Players have been leaving the rink during Phase 2 skates with grab and go meals, are given help with grocery deliveries and are educated on the do’s and don’ts.
Yet, players are still getting the virus.
Following four months of tremendous work by the league and the Players’ Association to get to this point, the Flames are slated to open camp Monday with one group skating at 10 a.m. and another at 12:15.
The only surprise amongst the 31 skaters is Connor Mackey, who was signed by the Flames out of college in March and is ineligible to play in the playoffs as his contract doesn’t kick in until next season.
Juuso Valimaki will also be in camp after spending 10 months rehabbing from knee surgery, but isn’t expected to play due to the depth ahead of him and the fact one appearance this year means he’d have to be protected in next summer’s expansion draft.
Treliving said the call he received from Hamonic didn’t come as a huge surprise, and he understood the decision made in an effort to protect his family’s health.
“As a league, you hope and pray you’re not going to have any issues, but I think there’s a good chance…” said Treliving. “You see the numbers every week, so you hope it won’t affect the Return to Play plan.”

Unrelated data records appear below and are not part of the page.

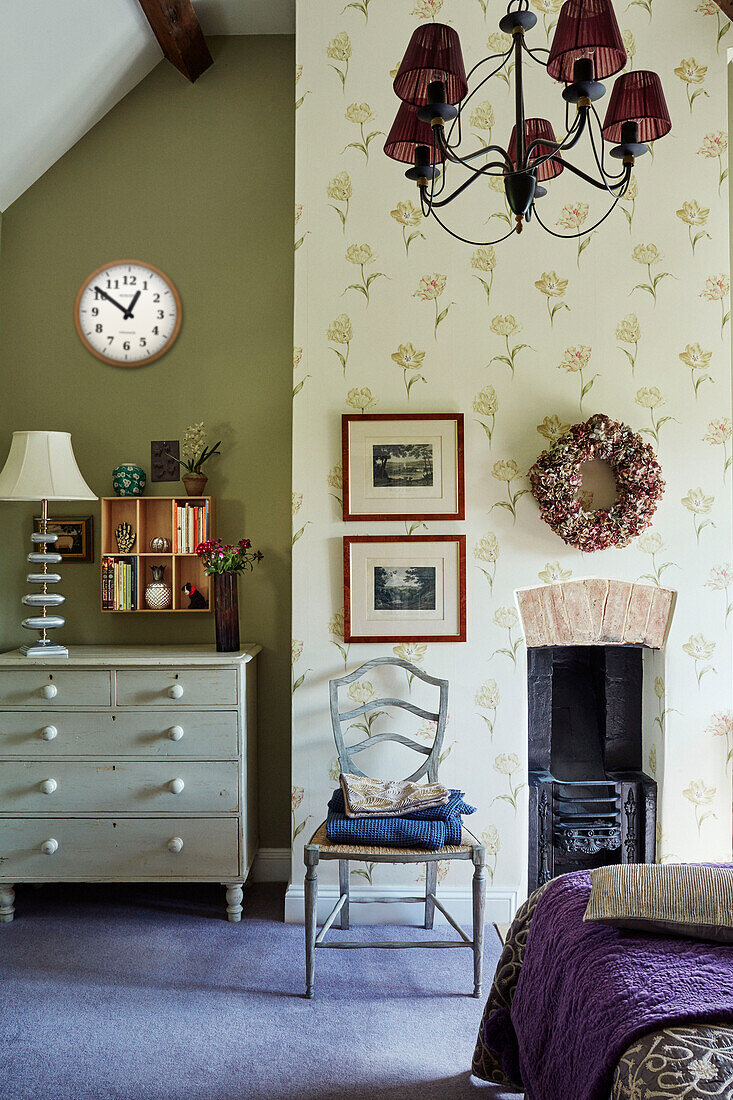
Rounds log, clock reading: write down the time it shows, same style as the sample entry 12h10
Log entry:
12h51
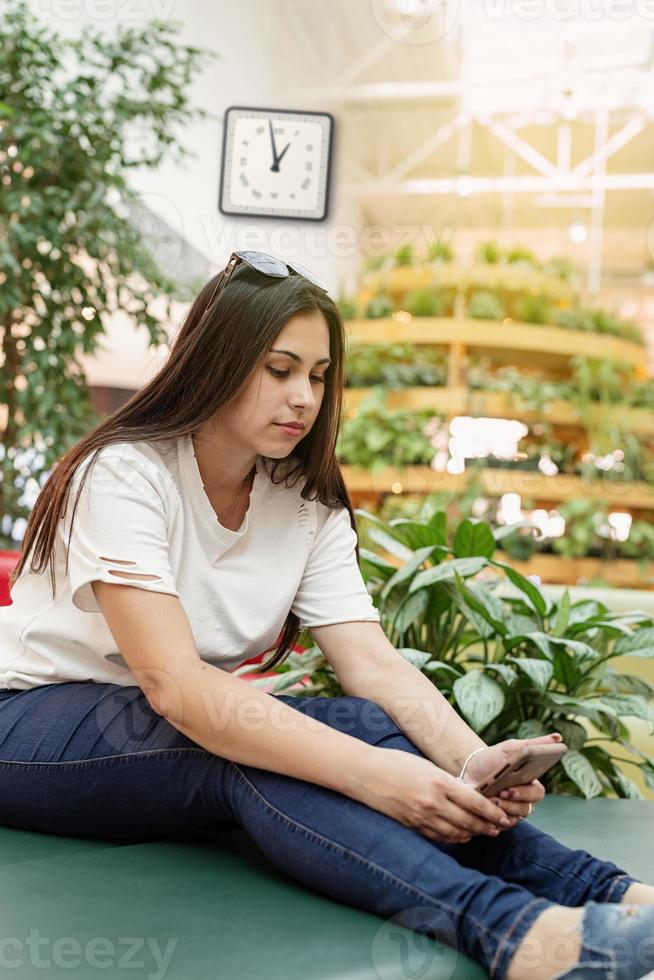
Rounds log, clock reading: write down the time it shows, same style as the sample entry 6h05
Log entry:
12h58
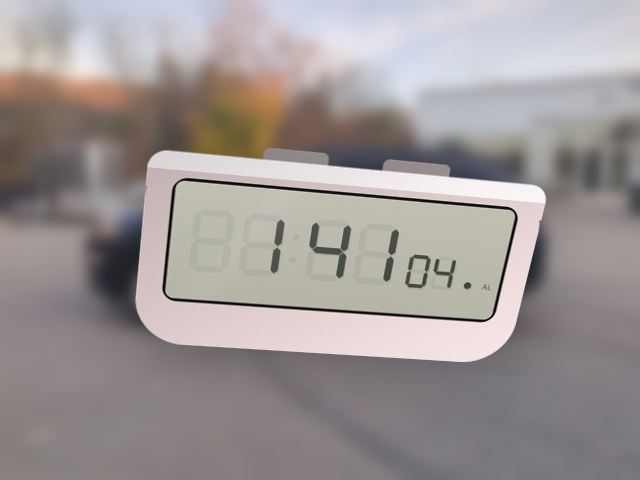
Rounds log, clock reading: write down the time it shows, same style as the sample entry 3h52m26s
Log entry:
1h41m04s
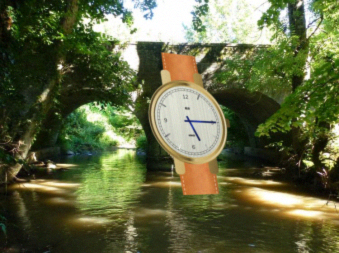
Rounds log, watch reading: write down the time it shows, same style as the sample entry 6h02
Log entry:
5h15
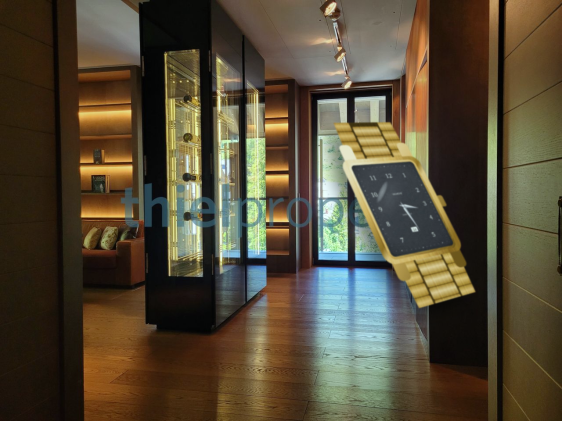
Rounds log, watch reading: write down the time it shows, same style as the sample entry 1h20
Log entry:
3h28
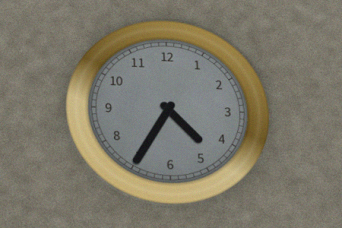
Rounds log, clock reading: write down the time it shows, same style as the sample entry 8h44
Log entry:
4h35
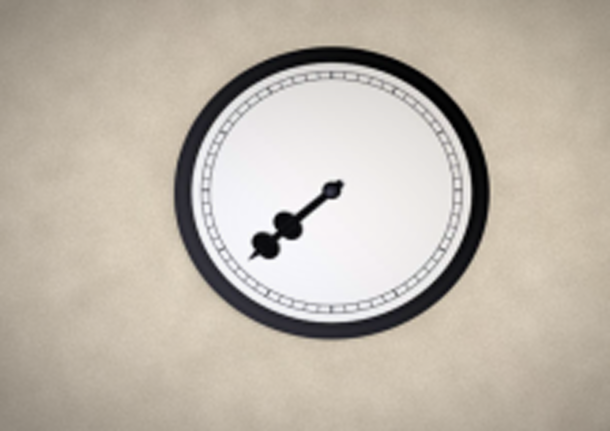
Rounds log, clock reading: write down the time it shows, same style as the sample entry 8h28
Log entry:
7h38
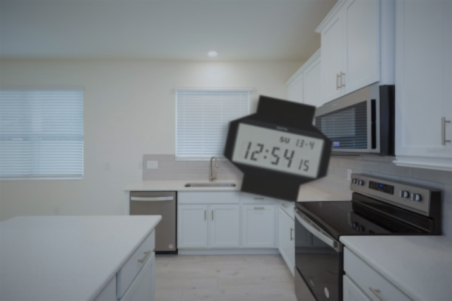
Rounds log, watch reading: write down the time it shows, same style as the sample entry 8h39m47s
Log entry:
12h54m15s
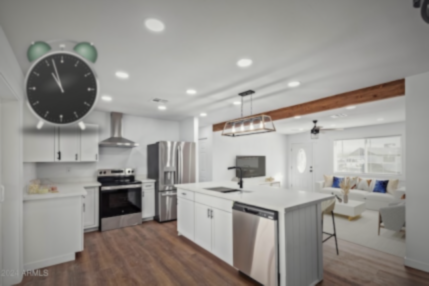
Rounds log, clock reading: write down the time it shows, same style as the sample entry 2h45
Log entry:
10h57
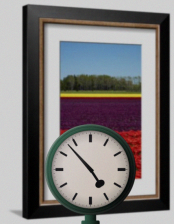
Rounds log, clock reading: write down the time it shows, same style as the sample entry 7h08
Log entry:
4h53
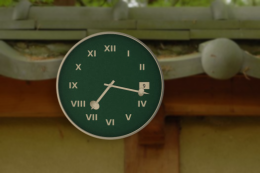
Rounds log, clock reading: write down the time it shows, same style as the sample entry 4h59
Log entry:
7h17
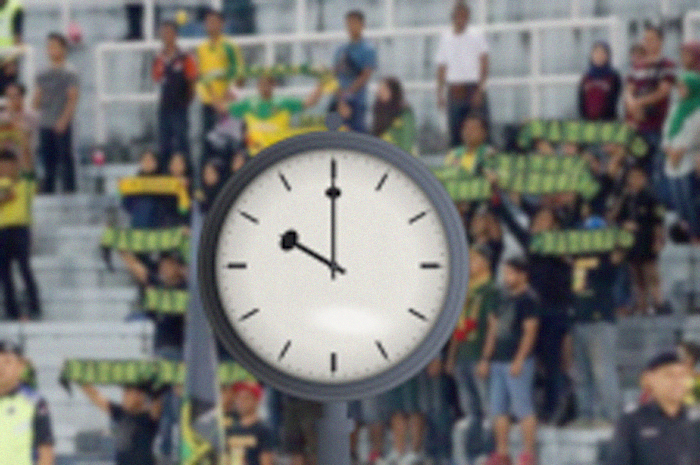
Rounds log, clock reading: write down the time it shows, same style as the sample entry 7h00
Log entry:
10h00
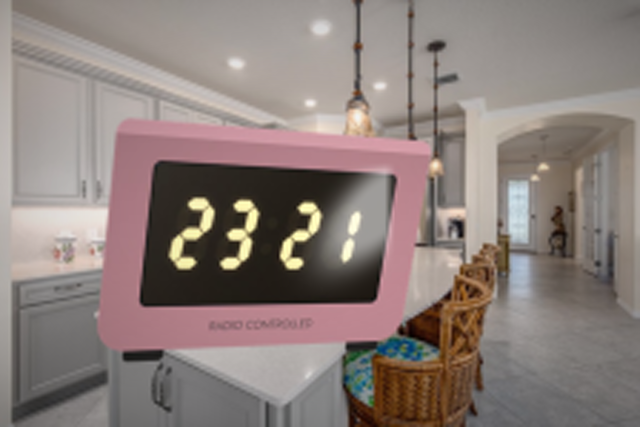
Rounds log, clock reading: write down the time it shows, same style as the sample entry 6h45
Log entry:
23h21
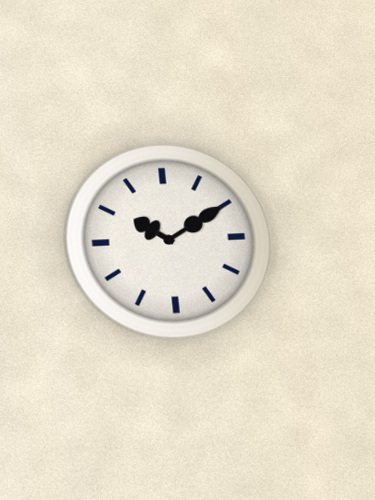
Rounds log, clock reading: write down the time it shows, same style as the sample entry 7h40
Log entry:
10h10
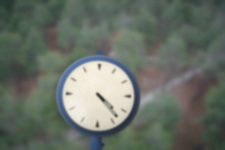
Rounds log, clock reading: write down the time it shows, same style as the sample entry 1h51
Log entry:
4h23
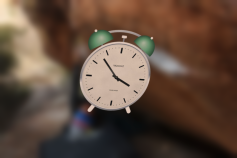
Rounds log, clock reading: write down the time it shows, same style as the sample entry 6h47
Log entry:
3h53
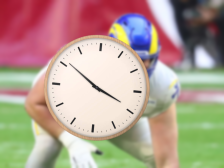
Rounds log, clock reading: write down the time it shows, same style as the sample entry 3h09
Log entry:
3h51
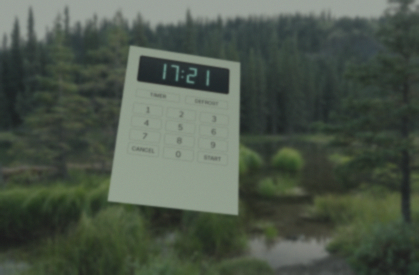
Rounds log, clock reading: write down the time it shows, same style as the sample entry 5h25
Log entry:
17h21
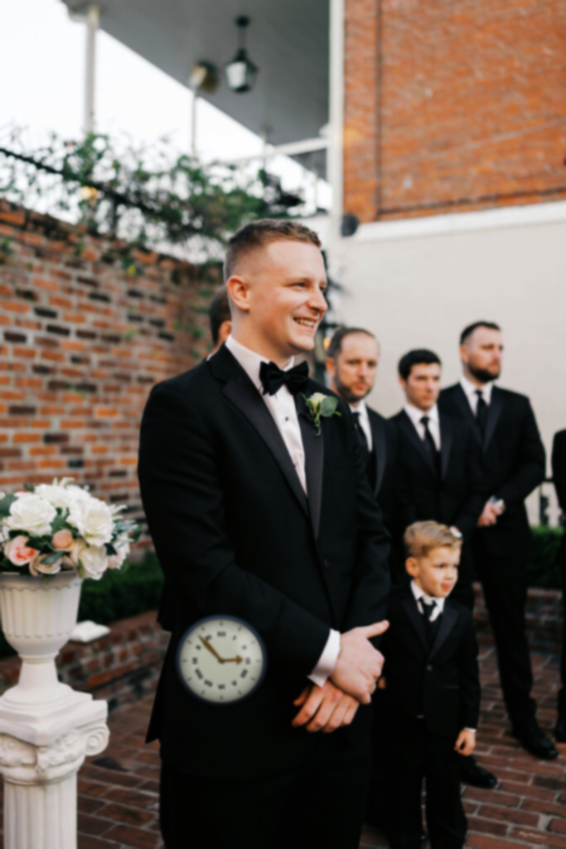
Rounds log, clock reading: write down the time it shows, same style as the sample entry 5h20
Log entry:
2h53
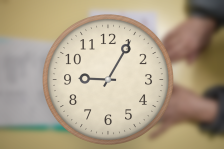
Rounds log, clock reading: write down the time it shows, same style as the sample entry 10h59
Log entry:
9h05
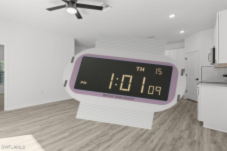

Assuming there isn’t a large outbreak at the last minute to derail plans, Treliving said one thing he can guarantee to be healthy is his team’s playoff mindset.
“What excites me is the mood and excitement of our team – they know they have something to prove,” said Treliving, whose club faces Winnipeg in the qualifying round starting Aug. 1.
“Our focus is the guy across the room – they think they have a good team and they think they’re capable of doing something special. I’m not a big believer in momentum carrying over from before the pause. You’re going to have to create your own momentum.”
And staying healthy is a big part of that.